第10話 微睡む心
バスン!
また無気力な一日が終わって下校していると、聞き覚えのある音が聞こえた。
弓道場から聞こえる気持ちの良い音が、私を誘う。
この音は…的石さんかな。………久し振りにお邪魔しようかな?
バスン!
私が入ったタイミングで的に矢が刺さる。あんなスレンダーな身体であんな重いのよく持てるなと思う。深呼吸をしながら次の動作に入り、矢をつがえる的石さんが私には前より一層輝いて見える。
「フゥー………あ、入戸さん。」
的石さんが私に気付いて笑顔でこちらに歩いてきた。
「あ……途中だけど大丈夫?」
「いいのいいの!今自主練だし!さ、上って上がって!歓迎しちゃうよぉー!」
的石さんが手招きする。
「そういえば、前に言い忘れてたけど…私がこの道場に入って問題ないの?」
私は靴を脱ぎながら聞く。
「あぁ………バレなきゃ?」
「え!?」
「「………ふふ、アハハハ!!」」
なんてことない、話で一緒に笑えた。
…久し振りに笑ったなぁ。
ひとしきり笑った後、的石さんは弓を引き、私はその斜め後ろに正座で座る。これがなんとなく定位置になっている気がする。
「入戸さん。」
スムーズな流れで矢の準備をしながら話しかけてきた。
「なに?」
「最近何かあった?元気無いけど……?」
「え?………なんで分かったの?」
私はいつも机に突っ伏してるし、ほとんど話さないからバレないと思ってたのにな。的石さんはクラスの人気者だから、色んな人と話してるしいつ私のことを見てたんだろ?
「んー?女の勘?」
口に人差し指を当ててウィンクする。
「はえーすごー。」
抑えろ、レイ!こんなところで鼻血は出せぬ!
「フフ、入戸さんも女の子でしょ?」
「確かに。」
こりゃ一本取られちゃったな。
あー可愛よ。
「それで?」
「う…」
話題をそらすことは失敗………
「抽象的でも話してみたら?
キリキリキリ…………ヒュン!…バスン!
フゥー……気が楽になるかもよ?」
そう言って、的石さんが弓を置いて矢を取りに行った。
まぁ、一理あるよね………でも魔法少女のことは話せないからなぁ……
矢の先端を濡れた雑巾で拭き取り、道場に戻ってきた。
「話す気にはなった?」
矢をバサッと置いて、的石さんは笑顔で私の隣に座ってきた。
「……ごめん。あまり人に言うことじゃなくて………でも、ありがとう。またいつか、話を聞いてもらうね。」
「………うん、分かった。」
何も聞かず、的石さんはまた弓を引き始めた。
その対応が、私にはとても心地好かった。
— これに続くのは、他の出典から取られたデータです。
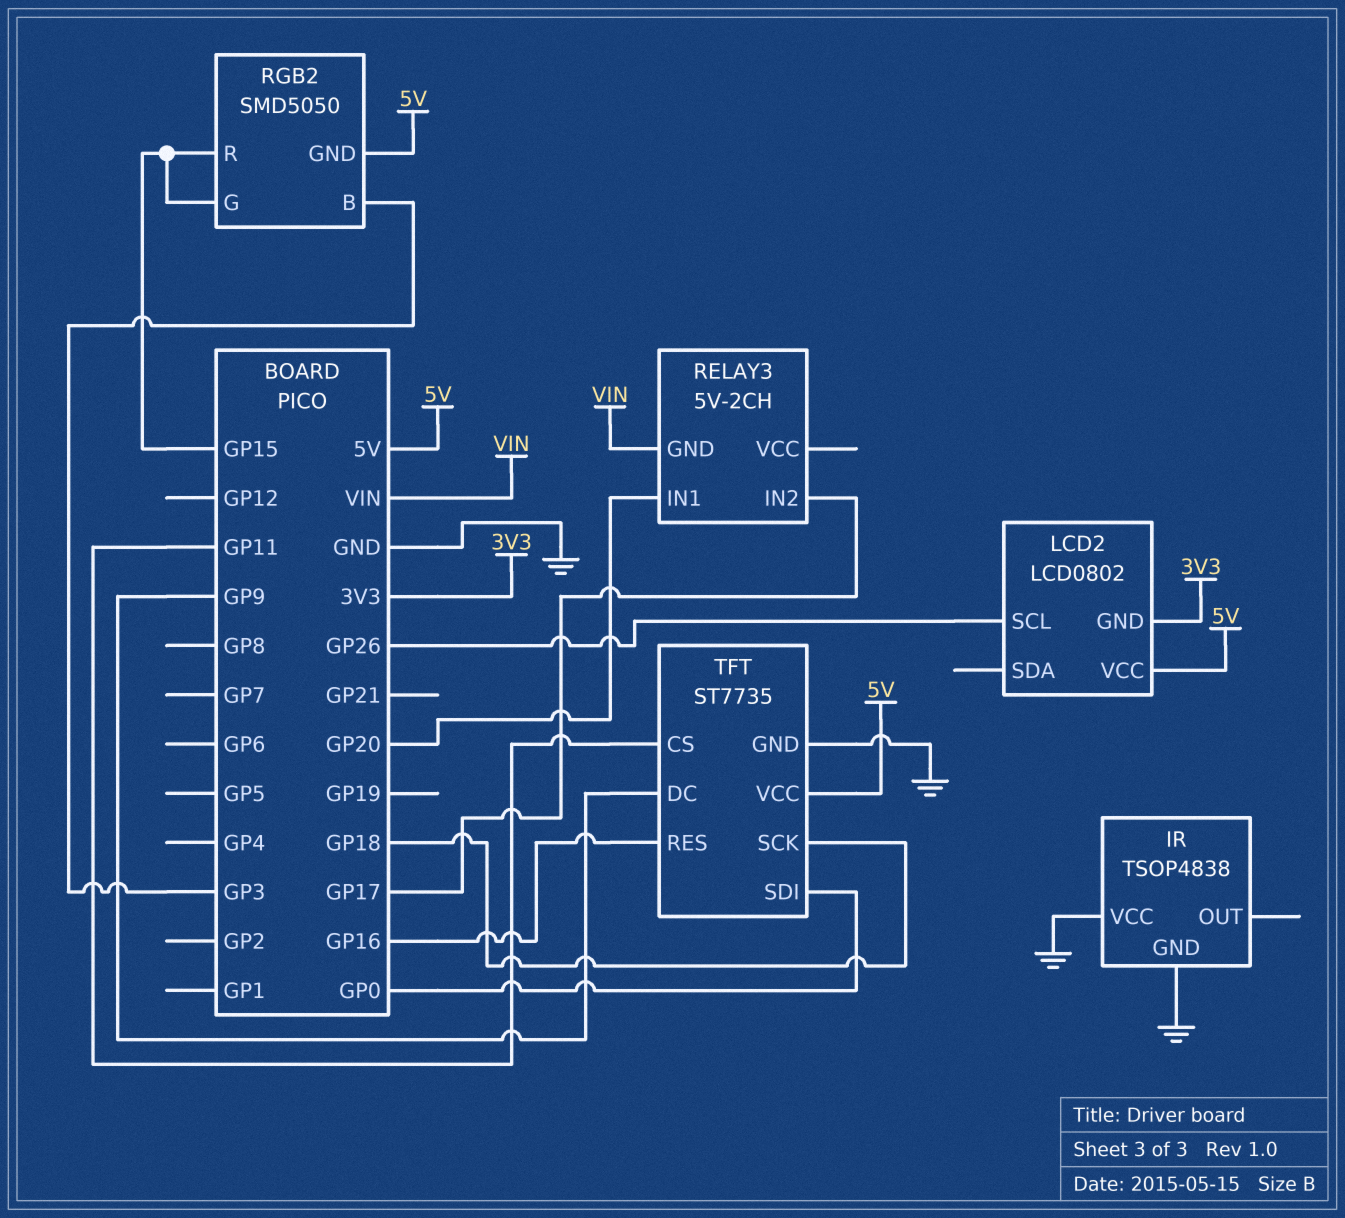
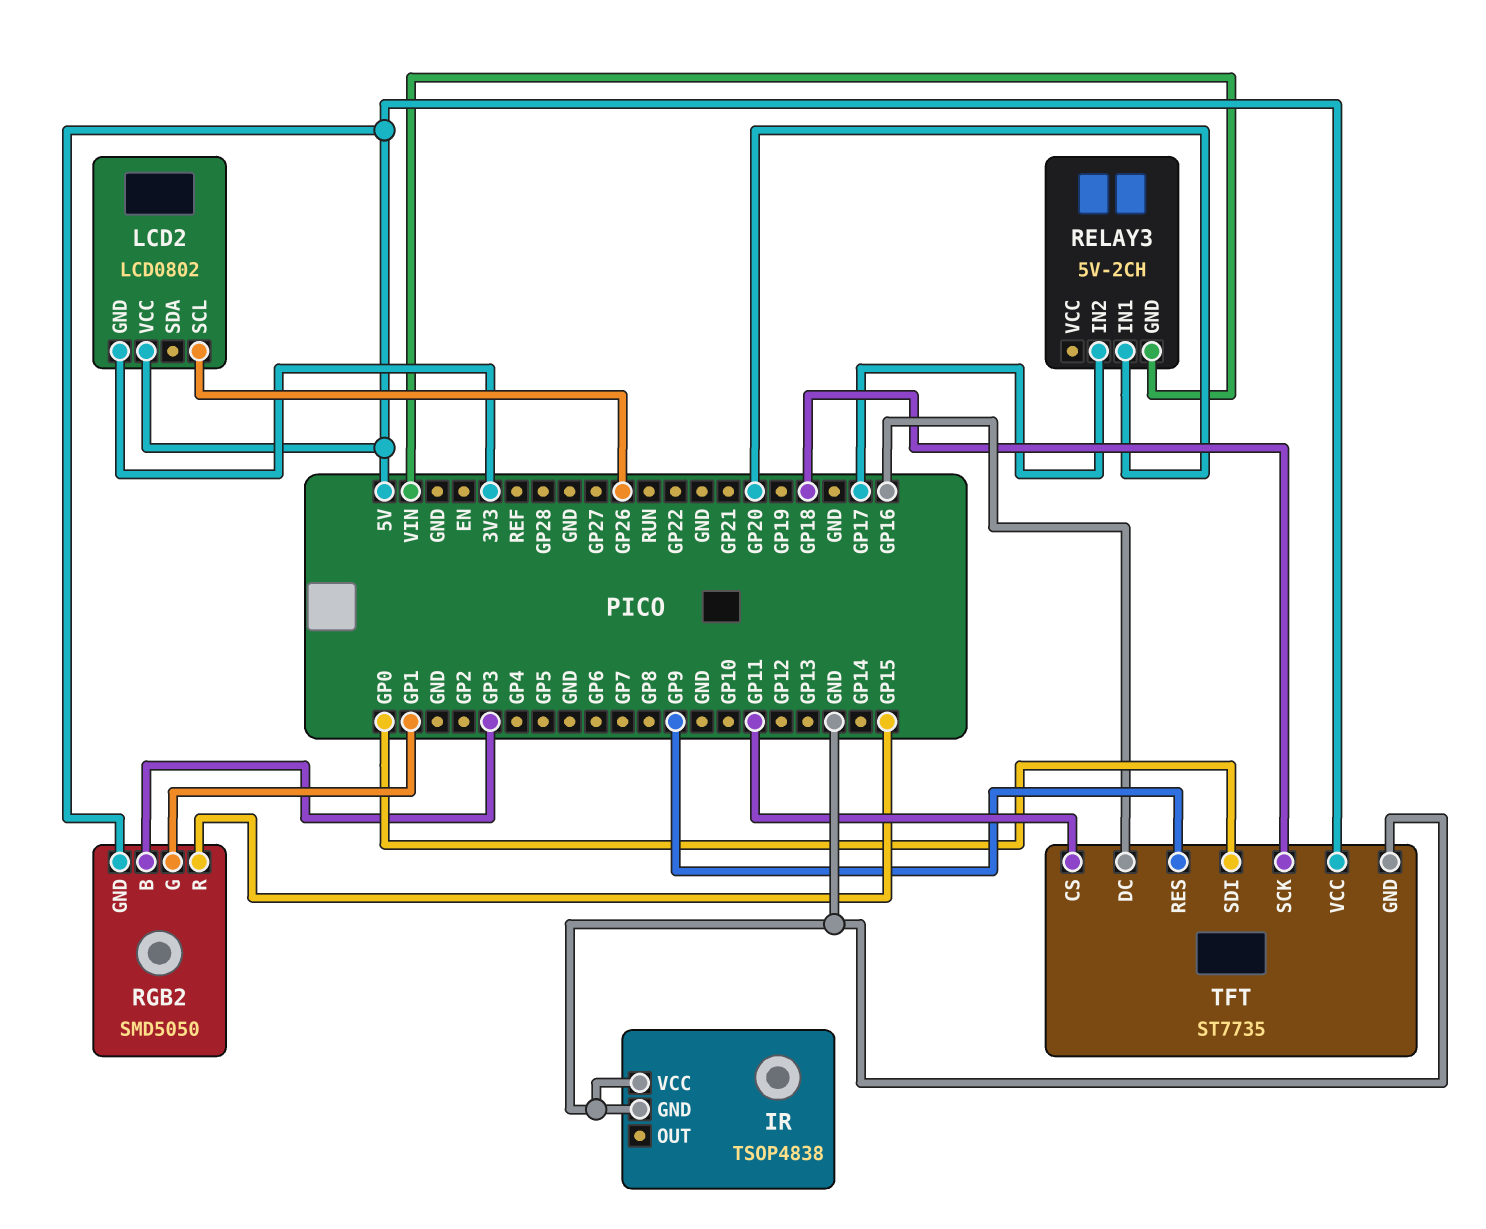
RGB2 pin G: GP15 -> GP1
TFT pin DC: GP9 -> GP16
TFT pin RES: GP16 -> GP9

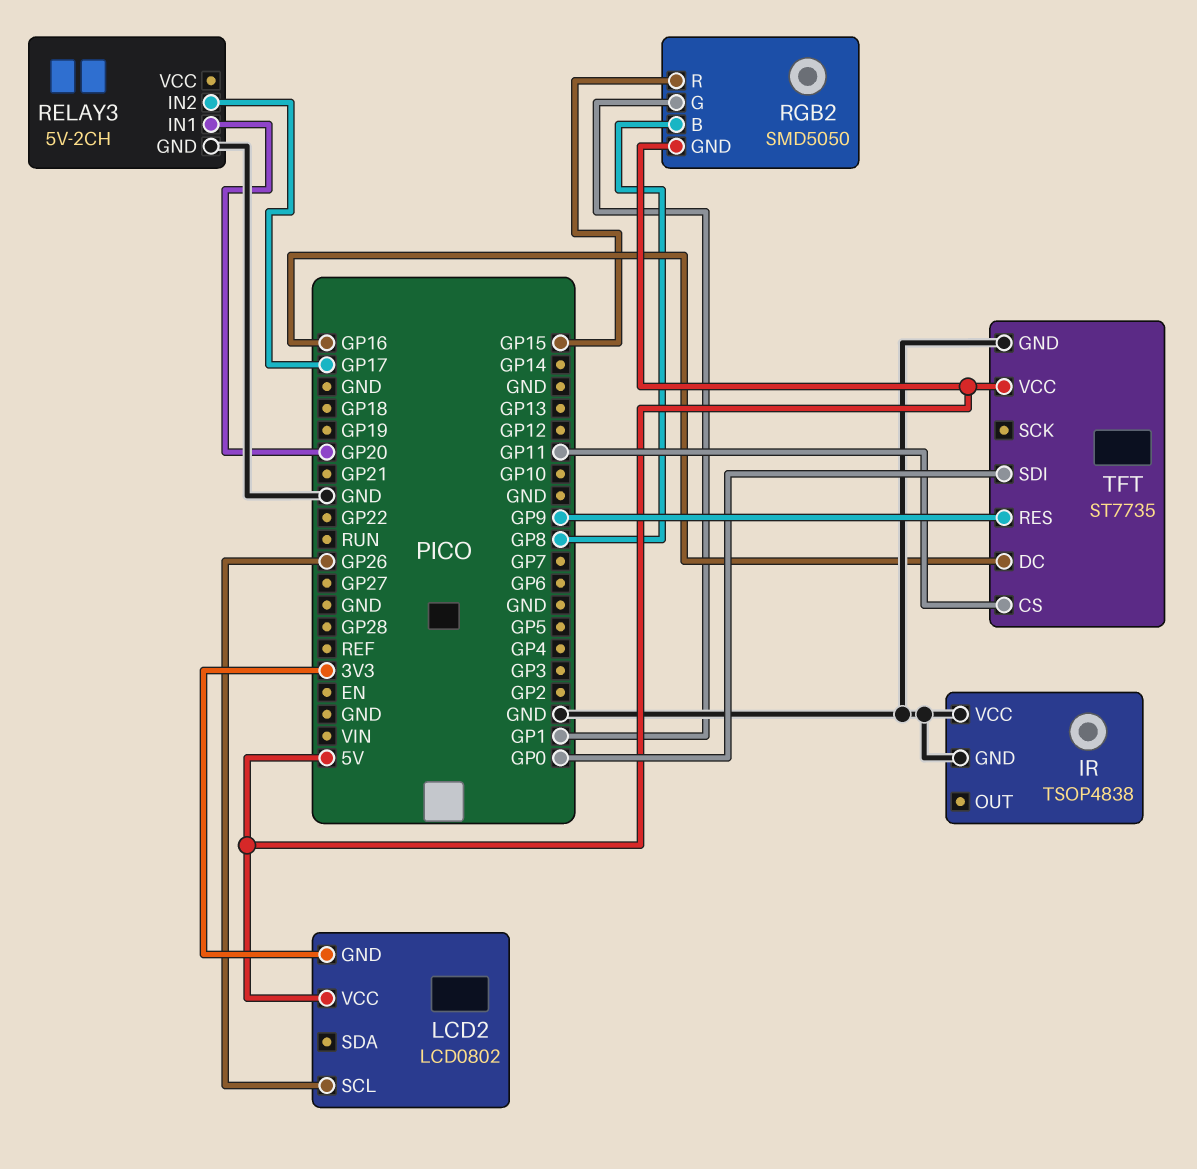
RELAY3 pin GND: VIN -> GND
RGB2 pin B: GP3 -> GP8
TFT pin SCK: GP18 -> none

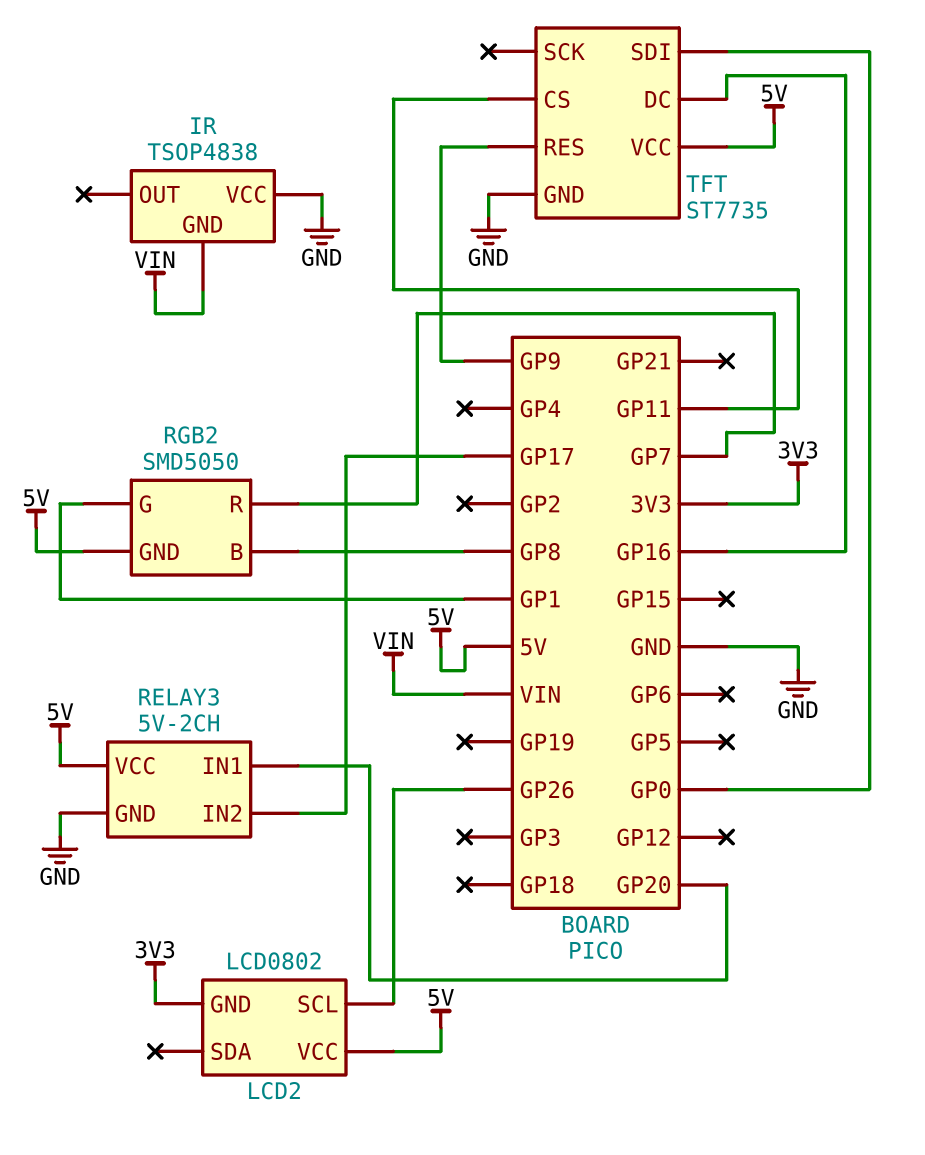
IR pin GND: GND -> VIN
RELAY3 pin VCC: none -> 5V
RGB2 pin R: GP15 -> GP7

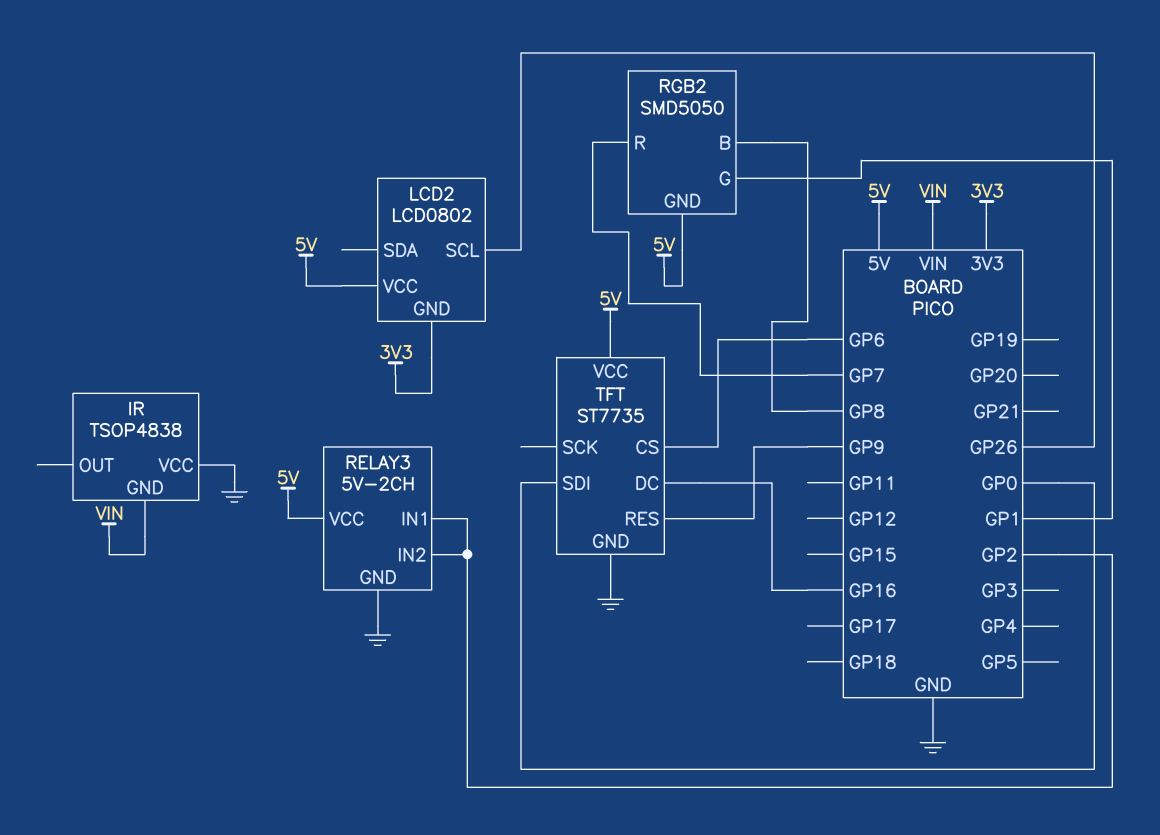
RELAY3 pin IN1: GP20 -> GP2
RELAY3 pin IN2: GP17 -> GP2
TFT pin CS: GP11 -> GP6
こういうのが人に好かれる所以なんだろうなぁ。
結局、魔法少女に触れないように説明しようと考えたけど、どっちにしろ重くなっちゃうからね。流石にそんな話、もっと仲良くなってからじゃないと出来ないよ。
下校する生徒の声が何処か遠くに聞こえる感覚。それほど、この道場と的石さんに安心感を覚える。これが………………癒し!
「もしもし?」
『あ、もしもしレイちゃん?どったのー?』
今日、的石さんに癒された私は家でノイさんに電話をかけた。的石さんとの会話と道場の落ち着く感じで、大分心の整理が出来た。
「魔法少女レイ、いつでもいけます!」
『…………本当?』
「っ!?」
今までで一番の威圧感を感じる声だった。
『無理して戦場に行っても迷惑だよ?』
「……分かっています。私はまだまだ経験の浅い子どもだって。……でも、だからって力があるのに、なにもしないのは違うと思うんです。
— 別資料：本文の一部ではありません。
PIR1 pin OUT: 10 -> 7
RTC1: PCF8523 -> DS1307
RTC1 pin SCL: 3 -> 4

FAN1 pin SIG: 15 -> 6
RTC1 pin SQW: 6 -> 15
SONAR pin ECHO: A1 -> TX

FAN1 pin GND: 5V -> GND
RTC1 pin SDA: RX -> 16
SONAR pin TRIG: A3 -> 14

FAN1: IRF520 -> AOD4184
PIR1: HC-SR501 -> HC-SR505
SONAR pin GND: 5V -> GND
だから、私に戦う機会をください。私がこれからも、魔法少女であり続ける為に!」
『…………』
これが私の今の素直な気持ち……届いて!
「お願いです!どうか……!」
『…分かった。』
「っ!本当ですか!?」
『うん、ただし危険だと思ったら即座に退却してもらうから。そのつもりで、ね?』
いつものノイさんの調子に戻り、私を諭すように話してくれた。
「ありがとうございます!それでは、失礼します!」
『うん、期待してるよ。』
ピッ。
「ハァー、緊張したぁー。」
私はベットに寝転がる。
「………頑張ろう。」
私はネックレスを握って、決意を固めた。